Saturday, March 9, 2013

Geoduck

When Chef Laiskonis agreed to do the guest chef dinner and demo a few weeks ago, I expected to have some challenging ingredients on my shopping list.  Hydrocolloids - check; Six different types of chocolate - check; Buddha Hand Fruit - check; Geoduck Clams! - Couldn't find them anywhere.  I started with my three main fish purveyors and none of them had any luck sourcing them.  I tried a
couple of fed-ex companies and only came up with farm raised Geoducks from Baja which wouldn't do.  In a last effort I asked one of my friends to stop by an Asian live seafood market in the South Bay.  Sure enough they had a few giant geoducks sitting in an aerated tank.  For the precious price of
$30 per pound he bought me four.

Geoducks are prized in many parts of Asia, fetching upwards of a hundred dollars per pound for prime specimens.  Their appeal is a crisp texture, clean-sweet flavor and an appearance that can only be described as surreally phallic.  We have a similar species of Clam that lives in the brackish waters of the Elkhorn Slough called Horseneck Clams.  At low tide you can see the clams squirting water along the slough banks, then rapidly digging themselves into the sand with any hit of danger. Unfortunately I don't believe these are commercially available, but would love to get a fishing license and try to catch a few.

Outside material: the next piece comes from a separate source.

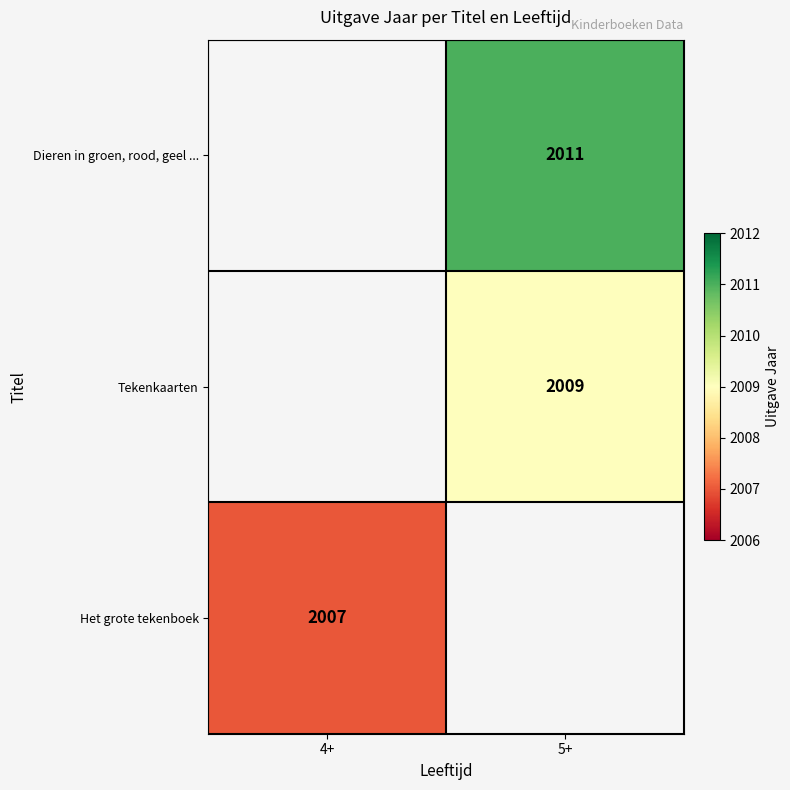

The value of Dieren in groen, rood, geel ... at 5+ is 2973. True or false?

False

I wish I could have gone to the live market in person last week, but unfortunately we were all too busy to take a morning off.  It is always inspiring to think about the number of ingredients that are available when you take the time to find them.  In the next couple of weeks I want to take my sous chefs, Willy and Jacob, on a culinary tour of the ethnic markets in the Bay Area, in search of new and exciting ingredients.